DirecTV scales back 3D content due to lack of demand


As detailed by a release from the Associated Press recently, satellite TV provider DirecTV decided to cut 3D programming on its n3D channel earlier this month due to a lack of consumer interest in the channel. The channel was originally announced during CES 2010 as a partnership with Panasonic to bring consumers a channel that broadcast 3D content 24 hours a day, seven days a week. DirecTV has mostly halted the development of new content for the 24-hour channel due to “the low demand we’ve seen from customers” according to a statement from company representatives.  

sony-active-3d-glassesFor DirecTV subscribers that have a 3D television, the channel will stay in the DirecTV lineup. However, the channel will only display a n3D logo when there’s no scheduled programming. Special events like sporting events will appear in the TV schedule a few weeks in advance to allow subscribers enough time to locate and record the programming.

In addition to broadcasting coverage of selected events at the 2012 Olympics, the channel will also continue to broadcast Guitar Center Sessions, a program that broadcasts performances from musical artists like Alanis Morissette, Colbie Caillat and The All-American Rejects.

DirecTV plans to continue offering subscribers access to ESPN 3D and 3net, the 3D channel owned by IMAX, Sony and the Discovery channel. However, this isn’t the first sign that 3D content is losing momentum while consumers are taking their time transitioning to 3D televisions. During January 2012, the French media network Canal Plus closed down its 3D network due to a general lack of enthusiasm among viewers.

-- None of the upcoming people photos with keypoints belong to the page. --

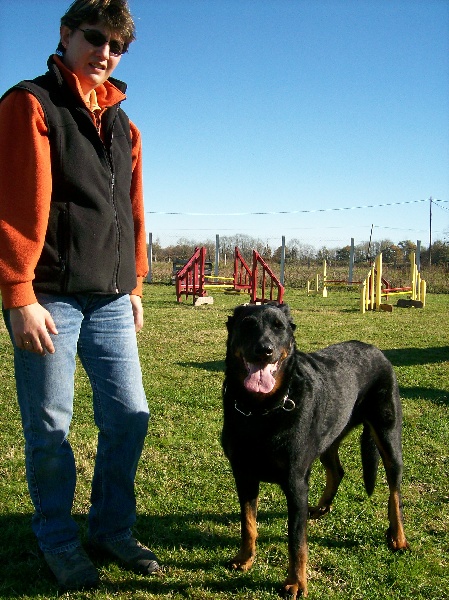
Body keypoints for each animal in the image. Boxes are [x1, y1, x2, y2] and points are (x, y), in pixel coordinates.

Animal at [221, 302, 410, 596]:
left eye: (279, 327)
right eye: (248, 324)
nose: (265, 350)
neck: (261, 411)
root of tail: (375, 349)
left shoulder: (296, 482)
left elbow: (296, 539)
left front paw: (296, 582)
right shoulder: (244, 475)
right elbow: (248, 523)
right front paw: (245, 558)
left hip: (388, 437)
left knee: (395, 493)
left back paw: (398, 537)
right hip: (328, 436)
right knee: (337, 470)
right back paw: (321, 507)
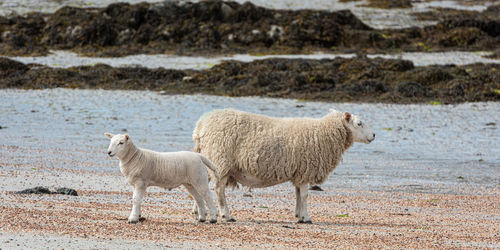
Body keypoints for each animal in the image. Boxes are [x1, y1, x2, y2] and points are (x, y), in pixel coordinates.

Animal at [193, 108, 376, 224]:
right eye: (359, 123)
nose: (374, 135)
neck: (324, 133)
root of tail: (201, 125)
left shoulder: (299, 173)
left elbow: (298, 194)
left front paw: (298, 215)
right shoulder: (305, 170)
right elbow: (305, 195)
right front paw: (306, 218)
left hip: (212, 160)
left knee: (204, 187)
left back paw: (198, 212)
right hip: (221, 160)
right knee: (218, 190)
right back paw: (227, 215)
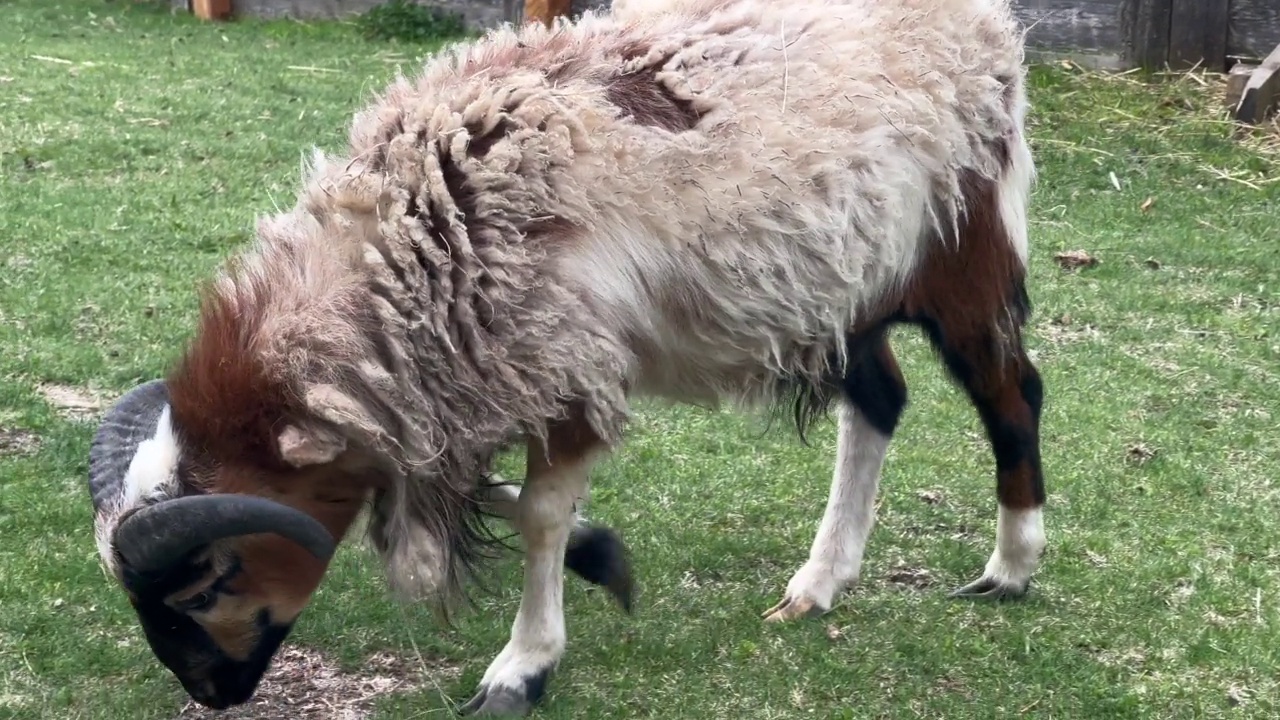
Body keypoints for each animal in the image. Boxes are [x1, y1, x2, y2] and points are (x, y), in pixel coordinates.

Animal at [85, 1, 1044, 712]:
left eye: (206, 582)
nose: (208, 692)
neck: (417, 239)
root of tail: (988, 26)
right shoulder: (473, 389)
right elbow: (491, 494)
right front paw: (602, 555)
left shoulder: (567, 365)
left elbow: (540, 514)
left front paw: (524, 666)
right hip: (841, 287)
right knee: (880, 401)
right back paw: (819, 583)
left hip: (962, 249)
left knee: (1011, 392)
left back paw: (1010, 568)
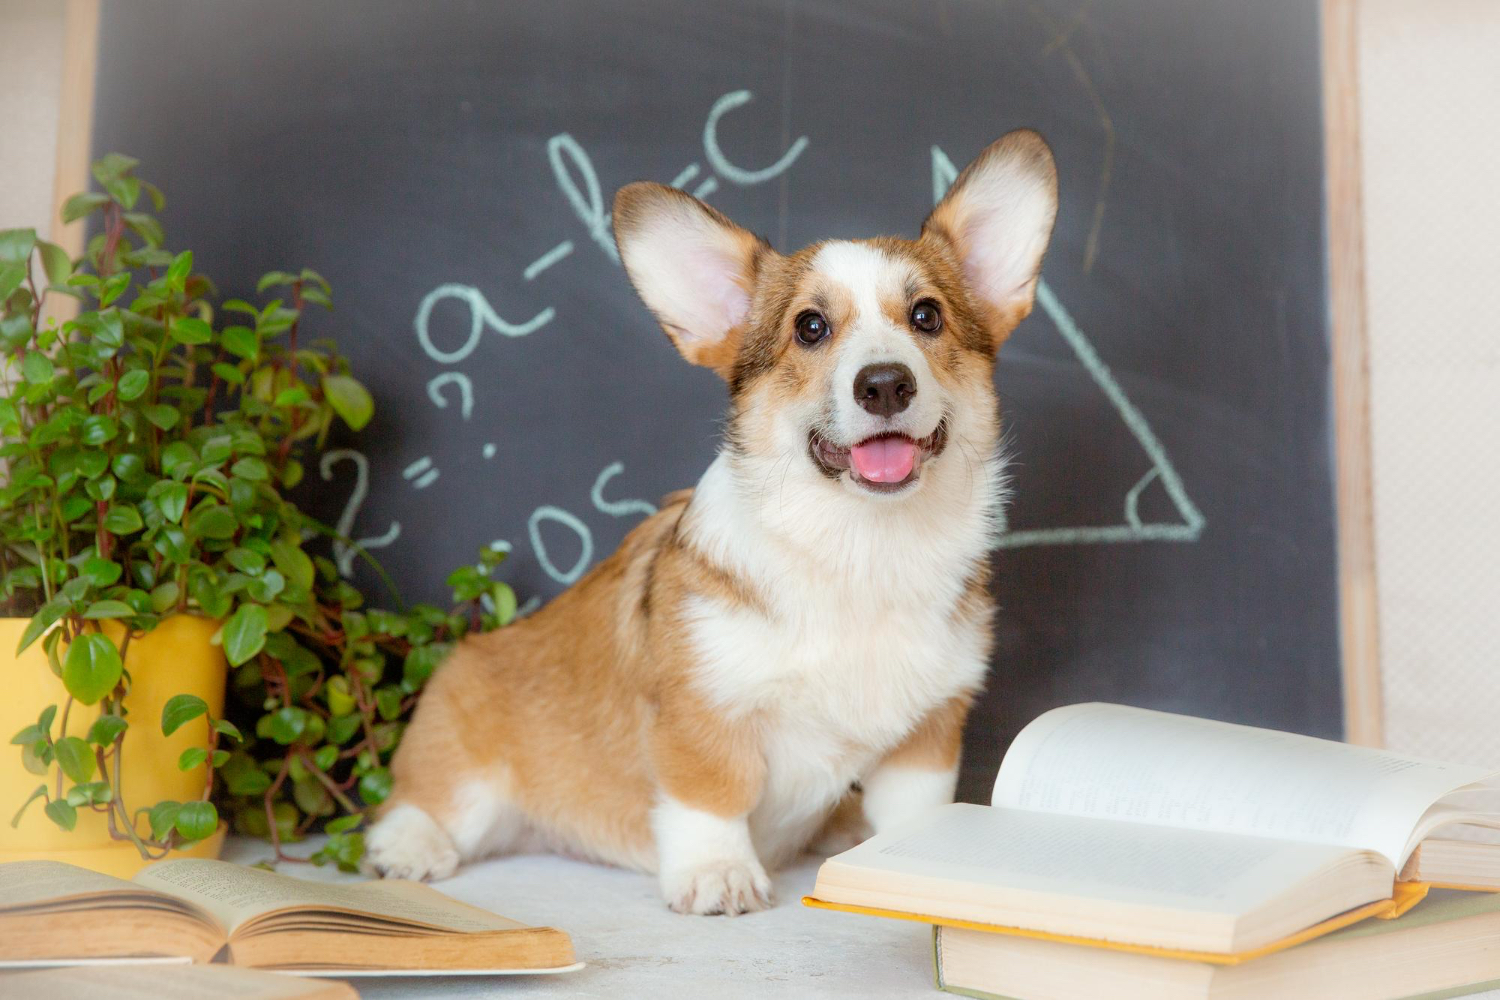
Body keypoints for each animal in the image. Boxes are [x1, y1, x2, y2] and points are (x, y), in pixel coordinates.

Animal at [364, 131, 1062, 917]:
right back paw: (410, 848)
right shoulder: (703, 715)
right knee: (414, 804)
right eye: (809, 328)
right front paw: (718, 875)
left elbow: (917, 814)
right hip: (468, 770)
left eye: (927, 317)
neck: (860, 546)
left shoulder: (929, 734)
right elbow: (712, 796)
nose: (885, 383)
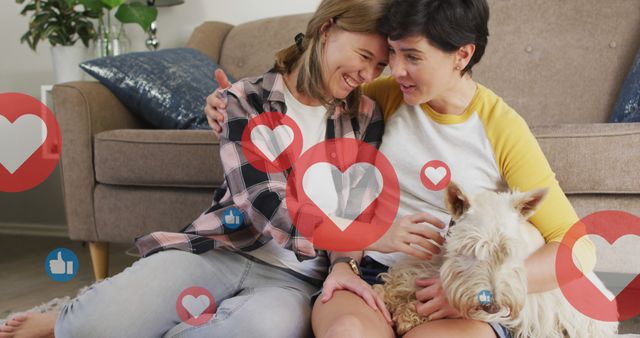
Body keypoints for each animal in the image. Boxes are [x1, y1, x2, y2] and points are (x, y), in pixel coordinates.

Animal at [376, 184, 620, 336]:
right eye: (470, 249)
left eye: (511, 253)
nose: (491, 305)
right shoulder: (432, 264)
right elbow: (404, 278)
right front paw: (382, 293)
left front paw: (408, 314)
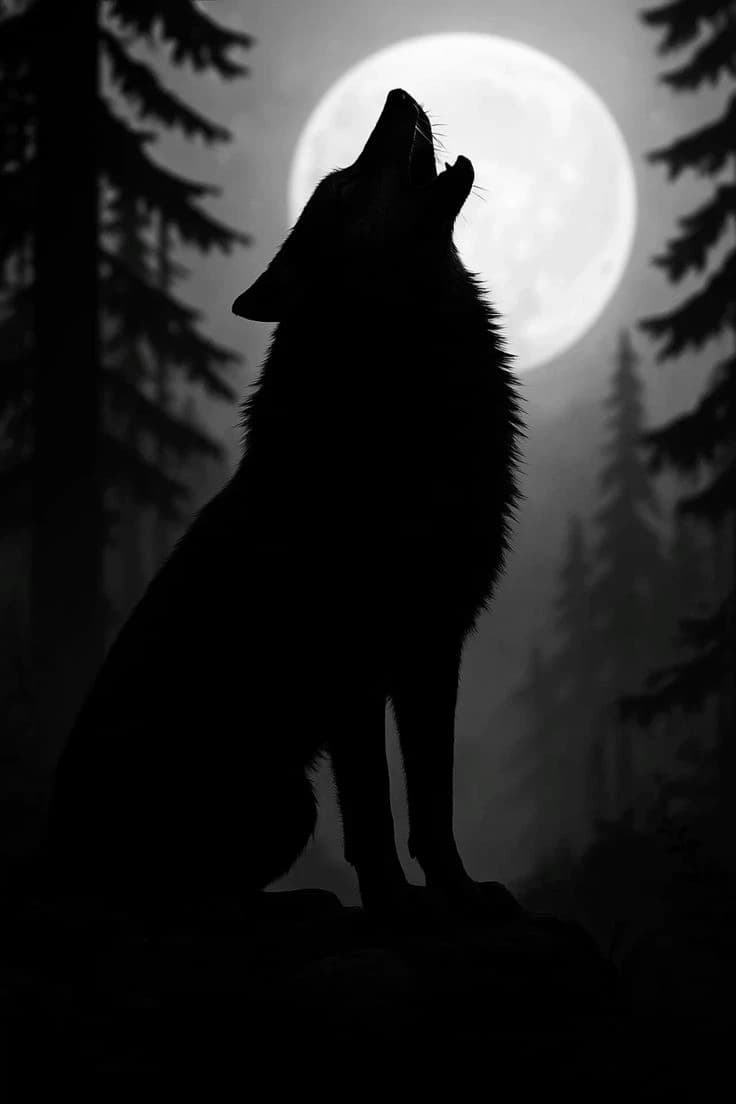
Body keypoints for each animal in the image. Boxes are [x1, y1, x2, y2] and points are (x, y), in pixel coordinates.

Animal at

In addition, AT&T dropped ESPN 3D  from the channel lineup during August 2011 citing expensive costs as well as low demand among subscribers. As of the first quarter of 2012, 3D television sales barely accounted for more than ten percent of all high definition television sales. While that figure doubles the percentage from last year, it’s quite apparent that 3D still isn’t enough of a reason to drive consumers to upgrade their televisions immediately.